— LO QUE HARÁS —
- A) Según el texto sobre la solemnidad de Santa María, Madre de Dios, ¿qué nombre se le puso al niño ocho días después?
- B) Copia sin ningún cambio el pasaje del texto sobre la solemnidad de Santa María, Madre de Dios, que va desde "Lectura del santo" hasta "de su concepción.".
- C) Sigue escribiendo el texto sobre la solemnidad de Santa María, Madre de Dios, a partir de donde termina.

— TEXTO DE ESTUDIO —
#####
1996. Ciclo A
SOLEMNIDAD DE santa María Madre de Dios
(GEP, 01-01-96)
Lectura del santo Evangelio según san Lucas 2, 16-21
Los pastores fueron rápidamente y encontraron a María, a José, y al recién nacido acostado en el pesebre. Al verlo, contaron lo que habían oído decir sobre este niño, y todos los que los escuchaban quedaron admirados de lo que decían los pastores. Mientras tanto, María conservaba estas cosas y las meditaba en su corazón. Y los pastores volvieron, alabando y glorificando a Dios por todo lo que habían visto y oído, conforme al anuncio que habían recibido. Ocho días después, llegó el tiempo de circuncidar al niño y se le puso el nombre de Jesús, nombre que le había sido dado por el Ángel antes de su concepción.
SERMÓN
La solemnidad de Santa María, Madre de Dios, con la cual comenzamos el año, no es simplemente una conmemoración más de la Santísima Virgen, ni una piadosa devoción introducida después del concilio para reemplazar la fiesta de la Circuncisión de Jesús, o solo para poner bajo el amparo maternal de María el año que comienza: se trata de afirmar una de las verdades más fundamentales del cristianismo, en la indisoluble unión del misterio de Cristo con el de María.
#####
— DATOS PROPORCIONADOS —
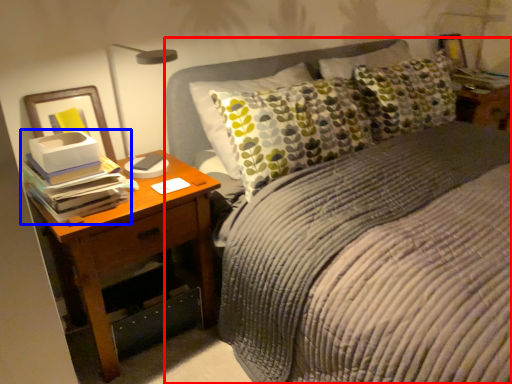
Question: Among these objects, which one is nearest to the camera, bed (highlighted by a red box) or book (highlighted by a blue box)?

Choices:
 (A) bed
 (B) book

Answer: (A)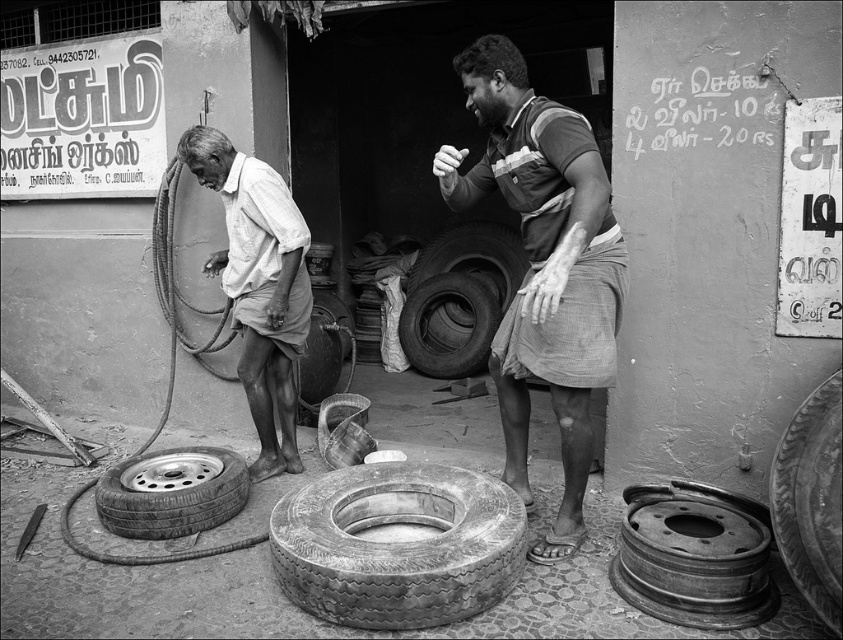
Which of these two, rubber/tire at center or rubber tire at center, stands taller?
#####
— EJERCICIOS RESUELTOS —
- A) Se le puso el nombre de Jesús.

- B)
Lectura del santo Evangelio según san Lucas 2, 16-21
Los pastores fueron rápidamente y encontraron a María, a José, y al recién nacido acostado en el pesebre. Al verlo, contaron lo que habían oído decir sobre este niño, y todos los que los escuchaban quedaron admirados de lo que decían los pastores. Mientras tanto, María conservaba estas cosas y las meditaba en su corazón. Y los pastores volvieron, alabando y glorificando a Dios por todo lo que habían visto y oído, conforme al anuncio que habían recibido. Ocho días después, llegó el tiempo de circuncidar al niño y se le puso el nombre de Jesús, nombre que le había sido dado por el Ángel antes de su concepción.

- C)
Hoy, de tanto repetirlo a los cristianos nos suena cotidiana, poco llamativa la frase Santa María, Madre Dios; pero en las primeras épocas del cristianismo tal título, sonó a los oídos de algunos eruditos como algo estrafalario. ¿Cómo era posible que Dios, eterno, inmutable, infinito, origen de todas las cosas, tuviera madre? Eso podía no ofrecer problemas a los simples, a los poco instruidos, a los paganos -que admitían, en su imagen equivocada de lo divino, tantos nacimientos y maternidades de dioses- pero, para la gente culta, aquellos que sabían que Dios no podía tener principio ni fin, ni mutación alguna, hablar de una madre de Dios parecía un verdadero dislate. ¿Y acaso la revelación judía no había demostrado terminantemente la trascendencia absoluta de Dios a todas sus criaturas? Si El era el Creador y por lo tanto anterior a todas sus criaturas, ¿cómo una mujer, criatura ella, iba a ser madre del Creador?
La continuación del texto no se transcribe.